Algemene aspecten zoals boomsoort, boomtype, stamdiameter, boomhoogte, kroondiameter en plantjaar geven een beeld van de boom en zijn huidige omvang.

Aspecten die te maken hebben met het functioneren van de boom op zijn huidige standplaats, zijn conditie, beheerbaarheid en toekomstverwachting.

In het algemeen wordt bij bomen met een toekomstverwachting van minder dan 15 jaar handhaving tijdens en na de werkzaamheden als ongewenst beschouwd. Bij een

toekomstverwachting van meer dan 15 jaar is het (zeer) wenselijk de betreffende bomen in de nieuwe inrichting van het gebied een (duurzame) plaats te geven.
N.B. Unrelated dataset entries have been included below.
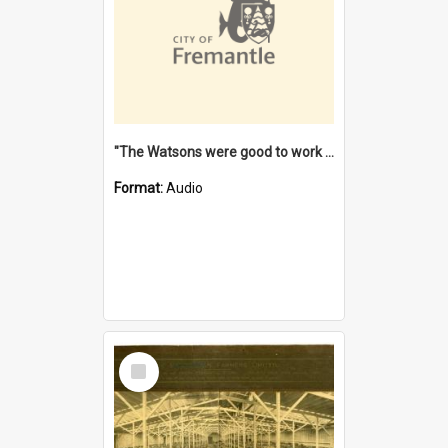
"The Watsons were good to work for". [oral history] / / interviewer: Margaret Howroyd
Format:
Audio
Select
Item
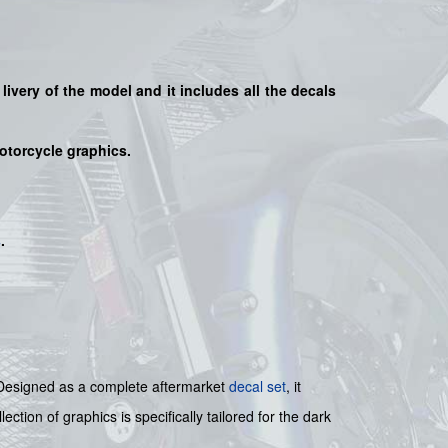
 livery of the model and it includes all the decals
motorcycle graphics.
s
.
t. Designed as a complete aftermarket
decal set
, it
ction of graphics is specifically tailored for the dark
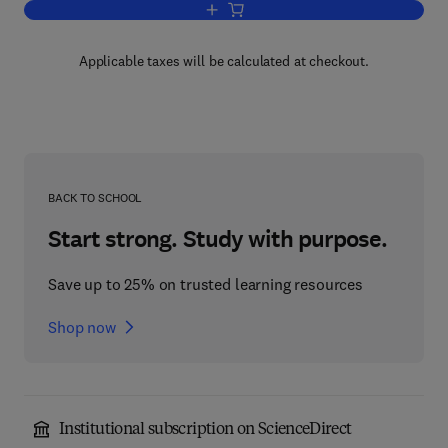
Add to cart, Powder Sampling and Parti
Applicable taxes will be calculated at checkout.
BACK TO SCHOOL
Start strong. Study with purpose.
Save up to 25% on trusted learning resources
Shop now
Institutional subscription on ScienceDirect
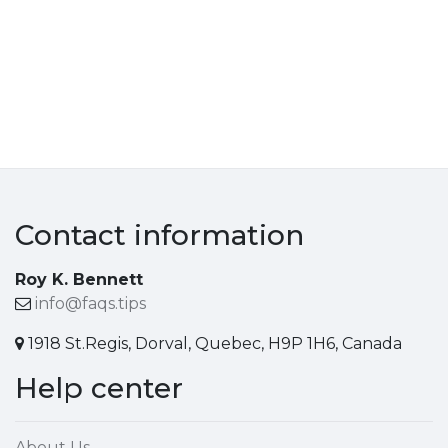
Contact information
Roy K. Bennett
info@faqs.tips
1918 St.Regis, Dorval, Quebec, H9P 1H6, Canada
Help center
About Us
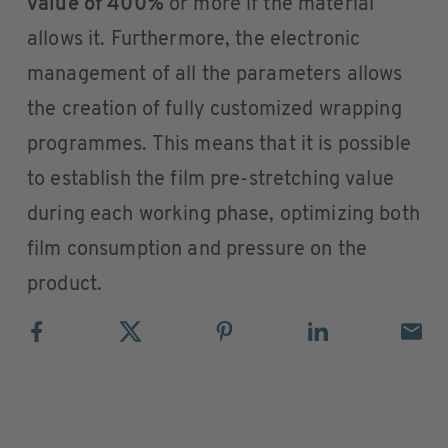
value of 400%
or more if the material
allows it. Furthermore, the electronic
management of all the parameters allows
the creation of fully customized wrapping
programmes. This means that it is possible
to establish the film pre-stretching value
during each working phase, optimizing both
film consumption and pressure on the
product.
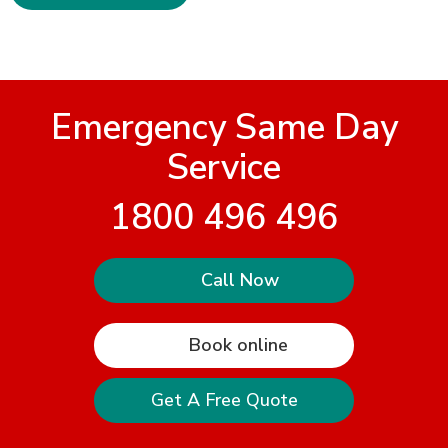
Emergency Same Day
Service
1800 496 496
Call Now
Book online
Get A Free Quote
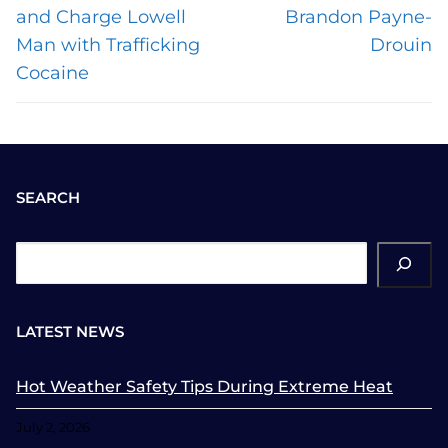
post:
post:
and Charge Lowell
Brandon Payne-
Man with Trafficking
Drouin
Cocaine
SEARCH
ch
LATEST NEWS
Hot Weather Safety Tips During Extreme Heat
July 2, 2026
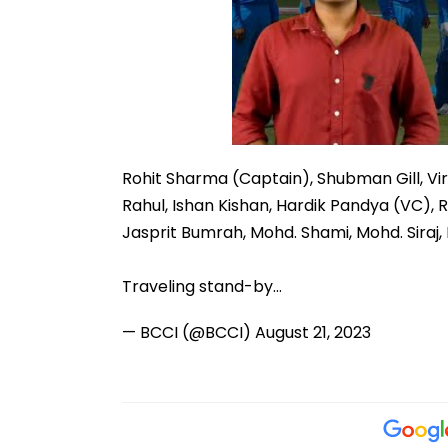
Rohit Sharma (Captain), Shubman Gill, Vir
Rahul, Ishan Kishan, Hardik Pandya (VC), 
Jasprit Bumrah, Mohd. Shami, Mohd. Siraj,
Traveling stand-by…
— BCCI (@BCCI)
August 21, 2023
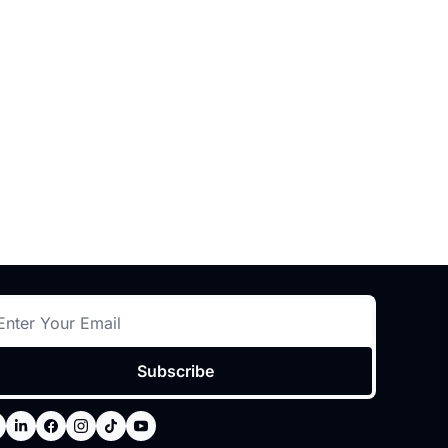
Subscribe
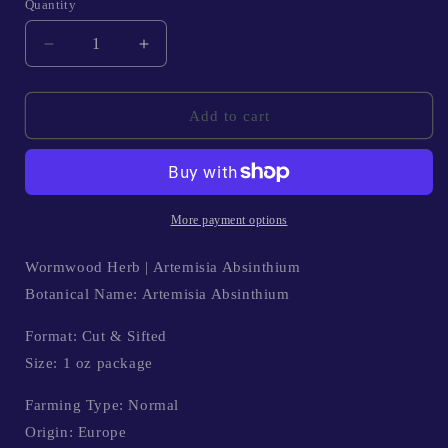
Quantity
Quantity
Decrease
Increase
quantity
quantity
for
for
Wormwood
Wormwood
Add to cart
Herb
Herb
|
|
Artemisia
Artemisia
Absinthium
Absinthium
More payment options
Wormwood Herb | Artemisia Absinthium
Botanical Name: Artemisia Absinthium
Format: Cut & Sifted
Size: 1 oz package
Farming Type: Normal
Origin: Europe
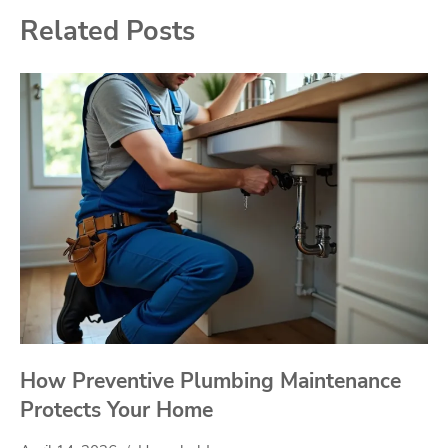
Related Posts
How Preventive Plumbing Maintenance
Protects Your Home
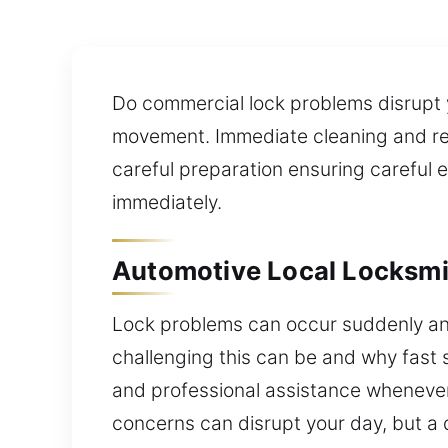
Do commercial lock problems disrupt
movement. Immediate cleaning and repai
careful preparation ensuring careful
immediately.
Automotive Local Locksmi
Lock problems can occur suddenly an
challenging this can be and why fast s
and professional assistance whenever 
concerns can disrupt your day, but a 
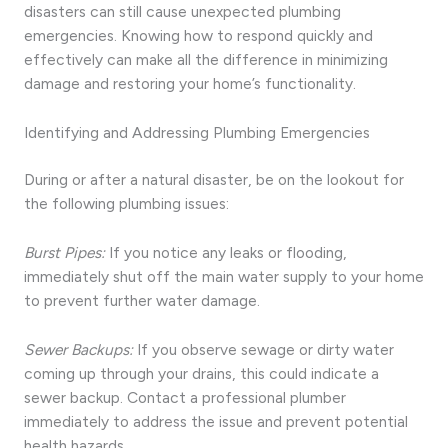
disasters can still cause unexpected plumbing
emergencies. Knowing how to respond quickly and
effectively can make all the difference in minimizing
damage and restoring your home’s functionality.
Identifying and Addressing Plumbing Emergencies
During or after a natural disaster, be on the lookout for
the following plumbing issues:
Burst Pipes:
If you notice any leaks or flooding,
immediately shut off the main water supply to your home
to prevent further water damage.
Sewer Backups:
If you observe sewage or dirty water
coming up through your drains, this could indicate a
sewer backup. Contact a professional plumber
immediately to address the issue and prevent potential
health hazards.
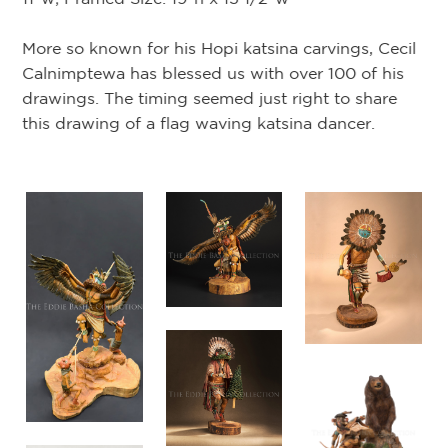
Tr
More so known for his Hopi katsina carvings, Cecil
on
Calnimptewa has blessed us with over 100 of his
or
drawings. The timing seemed just right to share
Ho
this drawing of a flag waving katsina dancer.
sk
as
na)
Ce
of
Ca
Th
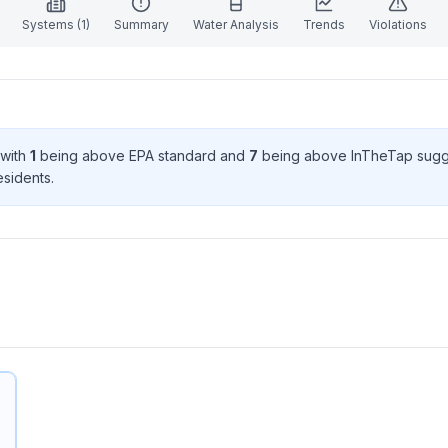
Systems (
1
)
Summary
Water Analysis
Trends
Violations
 with
1
being above EPA standard
and
7
being above InTheTap sugg
esident
s
.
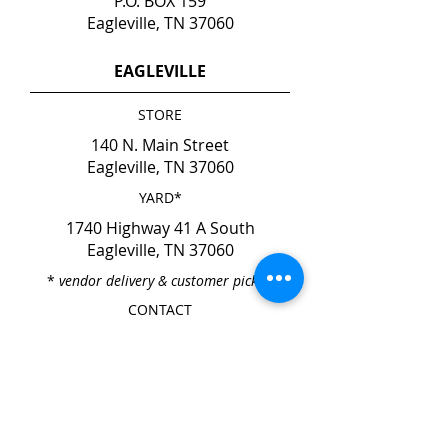
P.O. BOX 159
Eagleville, TN 37060
EAGLEVILLE
STORE
140 N. Main Street
Eagleville, TN 37060
YARD*
1740 Highway 41 A South
Eagleville, TN 37060
*
vendor delivery & customer pick-up
CONTACT
Phone
615-274-6237
Fax
615-274-6931
HOURS
Mon. - Fri. 7:00am - 4:00pm
Sat. & Sun. CLOSED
Ook de beleidsstatus van de boom is hierbij van belang.

De inventarisatie is uitgevoerd volgens de richtlijnen in het Handboek Bomen 2014, een uitgave van het Norminstituut Bomen.

PROGNOSE PROJECTINVLOED

De prognose van de projectinvloed heeft tot doel te bepalen in hoeverre de sloop van het voormalige schoolgebouw en van de 4 panden aan de Kanaalweg een negatief effect kan hebben op het (duurzaam) behoud van de onderzoeksbomen.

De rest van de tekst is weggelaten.